In the 1997 book 'Creed of Iron', author Ron McVan presented a new Wotanist flag (shown above). I don't see any particular reason that this flag cannot symbolize all traditional European-descended neo-pagan concerns. According to legend, Genghis Khans mother--Hoelun--handed him an arrow when he was a boy. She asked him to break it in two, which he did. Then she handed him a handful of arrows and asked him to break them in two. When he wasn't able to, she impressed upon him that alone one is not nearly as strong as part of a group; and, of course, Khan went on to conquer much of the world, but only after uniting feuding bands of Mongol tribes.
On page 142 of the book, McVan displays the powerful flag and describes its meaning, which all basically relate to "the Allfather," Wotan. However, the solar cross is the main symbol, and it can be tied to virtually every other Europagan tradition. Lets face it, the Teutonic spiritual tradition had been the most defined and widespread pre-Christian pagan tradition in Europe; and it was spread to virtually every corner of Europe at some point. OF COURSE, there were other pagan traditions! However, remember Hoelun's arrows...
The "horned god tradition," while it was also--in some form--spread throughout Europe in ancient times, lacked the definition of Odinism. Also, almost all of these spiritual traditions overlapped one another; especially as they're connected to the "wheel of the year." I tend to prefer the name "Wotan," rather than Odin, because it reminds me of the larger concept. In other words, "Wotanism" reminds me more of the mountains and forests of ancient central Europe, than it does the more Scandinavian-sounding "Odinism." The Langobards called him "Godan," but I'm thinking of what would be best in relating to the larger spiritual concept. Everything cannot be neatly packaged and presented for each one of us on a silver platter all the time!
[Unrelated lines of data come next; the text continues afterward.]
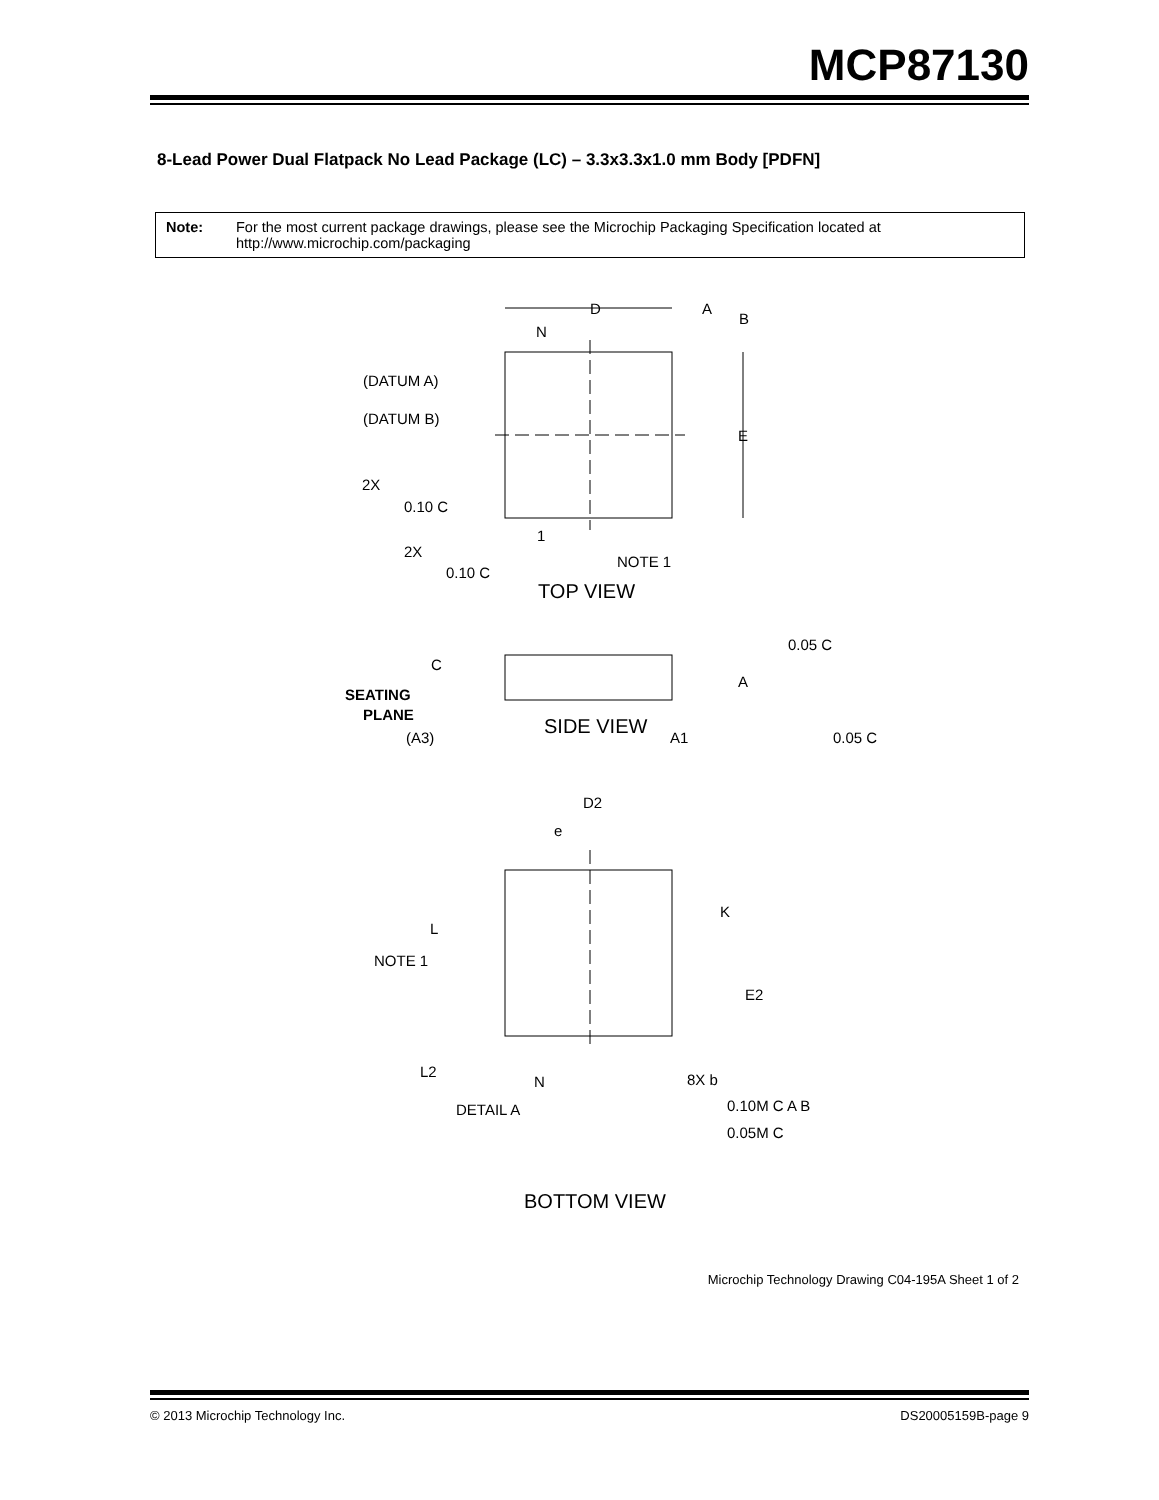MCP87130
8-Lead Power Dual Flatpack No Lead Package (LC) – 3.3x3.3x1.0 mm Body [PDFN]
Note: For the most current package drawings, please see the Microchip Packaging Specification located at http://www.microchip.com/packaging
(DATUM A)
(DATUM B)
N
1
NOTE 1
2X
2X
TOP VIEW
SIDE VIEW
SEATING
PLANE
(A3)
A1
A
D2
NOTE 1
L
K
E2
L2
N
DETAIL A
8X b
BOTTOM VIEW
D
A
B
E
0.10 C
0.10 C
0.05 C
0.05 C
C
e
0.10M C A B
0.05M C
Microchip Technology Drawing C04-195A Sheet 1 of 2
© 2013 Microchip Technology Inc. DS20005159B-page 9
A folkish Wiccan, for example, could very much relate to the solar cross and the two ravens. Also, there were "Wiccan-like" pagans (i.e. "Witches") within Norse and Germanic paganism. Still, we live today as if we were those feuding bands of Mongol tribes. Even within Odinism/Asatru, there is a strong factional feeling. Sometimes we need to occasionally think of the bigger picture. Remember, there were Odinists burned alongside Witches in the Middle Ages. They were viewed with the same distain by religious zealots then, or even today. This flag could be more of a "spiritual proposition concept," than an actual "organization." No concern needs to intrinsically "change," but perhaps pragmatically "expand" their spiritual scope.
The flag was designed to be a Wotansvolk ("Odin's People") symbol. Couldn't it also be a symbol of the larger Heathenry ("the people of the hearth") and/or the Pagans? A lot of areas have just a tiny handful of people who self-identify with a particular pagan tradition. Wouldn't it only make sense for them to be part of a voluntary milieu of a larger harmonious localized Europagan social construct? No matter where we live--whether in a remote area or in a large city--we still are all "the people of the hearth." Perhaps it's time to recognize that first, rather than always be factionalized in a largely artificial, negative thought-form.